> _PROVIDED PASSAGE_
%%

The other arguments towards a builtin I know of are less of a requirement
and more about helping keep code standardised throughout the ecosystem:

- The design of the atomic builtins was to match the requirements for C++11.
It would seem natural to me to keep matching the C++ standard as it evolves.
(In this case also providing users writing C with a standard interface to
use this functionality).

- Specifically for the fetch_min/fetch_max, the paper that proposed it be
standardised discussed the forms of CAS loop that might be written and how
the semantics of two of them are subtly different (section 5 of
https://www.open-std.org/jtc1/sc22/wg21/docs/papers/2024/p0493r5.pdf). If we
don't provide a user-interface then each user writing C would have to deal
with the subtleties of atomic synchronisation vs aggressive optimisations
themselves increasing possibility of some mistakes being made.

Without a hw instruction (which is the case on most targets, guess except
the LL/SC ones which implement everything as kind of a CAS loop but not
exactly), it will need to be implemented as a CAS loop anyway.
All builtins have a cost and having to add min + max times signed vs.
unsigned vs. maybe floating point (in that case it needs to be specific
which one, e.g. 2 byte can be both _Float16 and bf16 and perhaps others,
16 byte can be IEEE quad vs. IBM double double vs. Intel extended etc.)

%%

> _LISTED RECORDS_
%%

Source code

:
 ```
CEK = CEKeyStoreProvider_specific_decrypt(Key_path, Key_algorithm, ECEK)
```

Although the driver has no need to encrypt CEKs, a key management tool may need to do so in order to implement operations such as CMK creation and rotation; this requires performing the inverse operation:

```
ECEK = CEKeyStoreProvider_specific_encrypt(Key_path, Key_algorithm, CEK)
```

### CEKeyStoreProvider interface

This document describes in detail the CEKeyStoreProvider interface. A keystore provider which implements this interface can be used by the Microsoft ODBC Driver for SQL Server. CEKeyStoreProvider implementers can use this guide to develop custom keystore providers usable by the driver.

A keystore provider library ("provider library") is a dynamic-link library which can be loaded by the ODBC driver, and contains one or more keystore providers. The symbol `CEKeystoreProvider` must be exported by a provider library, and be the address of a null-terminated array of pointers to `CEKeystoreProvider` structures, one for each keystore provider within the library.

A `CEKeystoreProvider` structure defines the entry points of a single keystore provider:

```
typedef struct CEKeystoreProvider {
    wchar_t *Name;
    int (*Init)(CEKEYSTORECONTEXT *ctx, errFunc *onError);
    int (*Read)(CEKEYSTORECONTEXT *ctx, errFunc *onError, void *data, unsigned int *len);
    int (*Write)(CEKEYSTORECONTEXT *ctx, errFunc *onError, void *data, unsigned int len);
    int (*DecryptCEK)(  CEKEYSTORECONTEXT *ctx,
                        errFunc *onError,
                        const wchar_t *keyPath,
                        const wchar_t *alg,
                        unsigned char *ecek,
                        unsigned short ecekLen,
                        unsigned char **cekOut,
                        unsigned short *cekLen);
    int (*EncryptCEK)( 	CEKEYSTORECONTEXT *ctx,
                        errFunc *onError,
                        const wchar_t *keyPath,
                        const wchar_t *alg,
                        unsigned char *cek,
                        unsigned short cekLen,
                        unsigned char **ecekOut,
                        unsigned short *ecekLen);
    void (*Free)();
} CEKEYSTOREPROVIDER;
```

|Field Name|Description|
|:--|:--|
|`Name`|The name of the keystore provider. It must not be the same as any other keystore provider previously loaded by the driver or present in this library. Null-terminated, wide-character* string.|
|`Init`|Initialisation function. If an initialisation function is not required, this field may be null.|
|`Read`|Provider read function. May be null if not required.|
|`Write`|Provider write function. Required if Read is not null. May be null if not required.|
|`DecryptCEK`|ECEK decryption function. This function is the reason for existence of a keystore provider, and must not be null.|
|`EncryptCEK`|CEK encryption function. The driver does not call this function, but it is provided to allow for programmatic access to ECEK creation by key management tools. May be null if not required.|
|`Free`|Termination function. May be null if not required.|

%%

> _EXERCISE DESCRIPTION_
Answer these questions from the passage on atomic builtins:
1. Which C++ standard were the atomic builtins designed to match?
2. Which section of the paper proposing fetch_min/fetch_max discusses the forms of CAS loop that might be written?
3. Without a hardware instruction, how will the operation need to be implemented?
The records can be set aside; they are not needed here.

> _THE COMPLETED TASK_
1. C++11.
2. Section 5.
3. As a CAS loop.